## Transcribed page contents
= Beginning of Section =

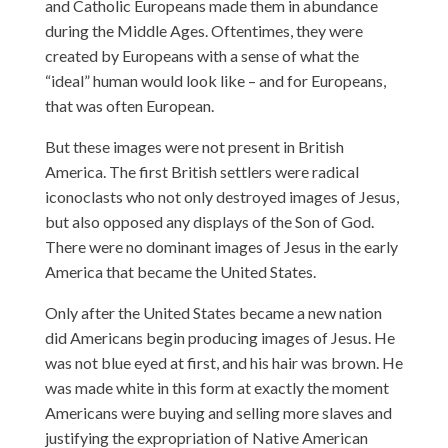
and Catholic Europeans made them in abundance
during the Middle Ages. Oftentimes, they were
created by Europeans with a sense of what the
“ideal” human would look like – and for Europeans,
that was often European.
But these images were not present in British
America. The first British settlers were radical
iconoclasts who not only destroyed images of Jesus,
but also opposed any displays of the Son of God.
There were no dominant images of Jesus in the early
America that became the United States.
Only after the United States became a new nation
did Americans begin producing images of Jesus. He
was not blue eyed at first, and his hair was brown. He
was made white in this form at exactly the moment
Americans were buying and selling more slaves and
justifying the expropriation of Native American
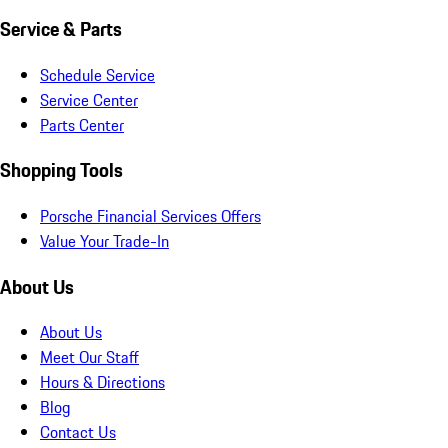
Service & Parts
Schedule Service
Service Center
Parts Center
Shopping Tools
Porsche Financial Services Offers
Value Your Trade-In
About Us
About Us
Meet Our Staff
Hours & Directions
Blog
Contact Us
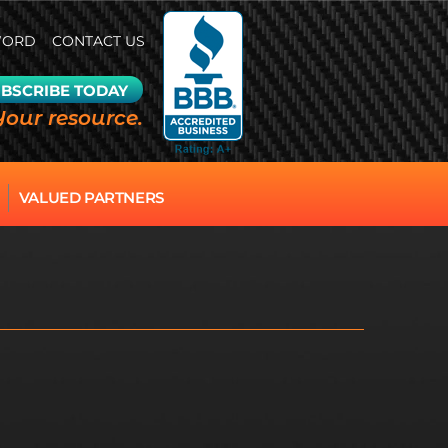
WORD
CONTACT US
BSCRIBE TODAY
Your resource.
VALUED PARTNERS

= End of Section =

## Exercise description
Write out every line of text from the records word for word, and leave the pictures out of your answer.

## Written solution
and Catholic Europeans made them in abundance
during the Middle Ages. Oftentimes, they were
created by Europeans with a sense of what the
“ideal” human would look like – and for Europeans,
that was often European.
But these images were not present in British
America. The first British settlers were radical
iconoclasts who not only destroyed images of Jesus,
but also opposed any displays of the Son of God.
There were no dominant images of Jesus in the early
America that became the United States.
Only after the United States became a new nation
did Americans begin producing images of Jesus. He
was not blue eyed at first, and his hair was brown. He
was made white in this form at exactly the moment
Americans were buying and selling more slaves and
justifying the expropriation of Native American
Service & Parts
Schedule Service
Service Center
Parts Center
Shopping Tools
Porsche Financial Services Offers
Value Your Trade-In
About Us
About Us
Meet Our Staff
Hours & Directions
Blog
Contact Us
WORD
CONTACT US
BSCRIBE TODAY
Your resource.
VALUED PARTNERS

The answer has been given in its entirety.